Cevap: Hiçbir soruşturma geçirmeden, hatta haklarında hiçbir işlem yapılmadan “ben yaptım oldu” mantığıyla.
HSYK toplandı ve Erzurum Özel Yetkili Ağır Ceza Mahkemesinin bütün hakim ve savcılarını görevden aldı.
Gerekçe; yok.
Bir mahkeme hiçbir gerekçe gösterilmeden çalışamaz hale getirilmedi mi ?
Şimdi zamanlama tartışması başlatarak Balyoz Davasını, içeriğinden çok şekil yönüne çekmeye çalışanlara bu olayı hatırlatalım. Belki unutmuşlardır.
Erzurum Özel Yetkili Cumhuriyet Savcılığı; Erzincan Ergenekon’u Soruşturması kapsamında, 3. Ordu Komutanı Orgeneral Saldıray Berk’i, 10 Şubat’ta ifadeye çağırdı.
Ancak Berk 9-14 Şubat tarihleri arasında görevli olduğunu gerekçe göstererek gitmedi.
Berk 15 Şubat 2010’da tekrar ifadeye çağrıldı ve 10 gün içinde ifade vermeye gelmesi istendi.
Berk eğer 26 Şubat 2010’da Erzurum’a sivil savcıya ifadeye gitmezse hakkında tutuklama kararı çıkarılacaktı.
Bu arada; 16 Şubat 2010 tarihinde aynı soruşturma çerçevesinde Erzincan Başsavcısı İlhan Cihaner makamında gözaltına alındı ve tutuklandı.

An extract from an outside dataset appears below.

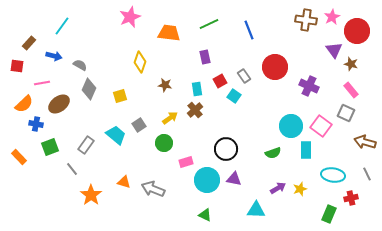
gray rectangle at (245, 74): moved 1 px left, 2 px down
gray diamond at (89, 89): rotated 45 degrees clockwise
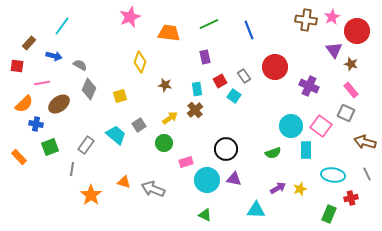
gray line at (72, 169): rotated 48 degrees clockwise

Tutuklayan; Berk’i ifadeye çağıran Erzurum Özel Yetkili Ağır Ceza Mahkemesi heyeti.
Sonra ne oldu ?
Ertesi sabah yani 17 Şubat 2010’da HSYK toplandı ve hiçbir gerekçe göstermeden Saldıray Berk’i ifadeye çağıran ve Cihaner’i tutuklayan Erzurum Özel Yetkili Ağır Ceza Mahkemesinin bütün ekibini görevden aldı.
Zamanlamaya dikkat !
Cihaner’in tutuklanmasından 10 saat sonra, 3. Ordu Komutanı Berk’in ifadeye çağırılması ve gitmezse tutuklanacağının açıklanmasından 40 saat sonra.
Üstelik bütün mahkeme heyetinin görevden alınmasıyla Orgeneral Berk’in ifadesini alacak mahkemenin içi boşaltılmış oldu.

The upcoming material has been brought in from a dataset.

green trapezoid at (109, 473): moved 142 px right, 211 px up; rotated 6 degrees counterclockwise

Balyoz davasında mahkeme başkanının görevden alınmasının zamanlamasını sorgulayanlar, nedense şimdi Erzurum’daki HSYK operasyonunu unutuyorlar.
Üstelik Erzurum’da ne teftiş raporu, ne de bir satır soruşturma vardı.
Oysa görevden alınan Balyoz hakimiyle ilgili ortada disiplin soruşturması raporu var.
Nedense Balyoz bazılarında hafıza kaybı yapmış gibi görünüyor.
Şimdi “zamanlama” çamuruna yatmayın da Paşa Paşa anlatın bakalım neler yaptığınızı.